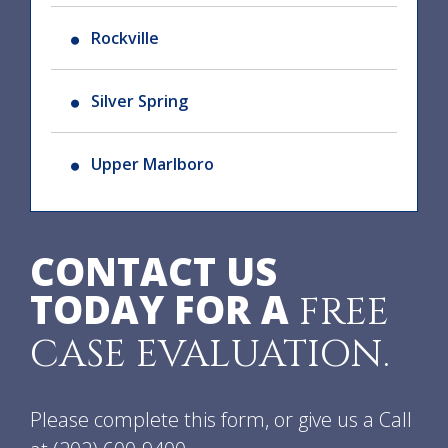
Rockville
Silver Spring
Upper Marlboro
CONTACT US
TODAY FOR A
FREE
CASE EVALUATION.
Please complete this form, or give us a Call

*****

**Work required**: Taking the line that contains "TODAY FOR A" as the first, reproduce every line through the end of the entries exactly.

**Response for this exercise**:
TODAY FOR A
FREE
CASE EVALUATION.
Please complete this form, or give us a Call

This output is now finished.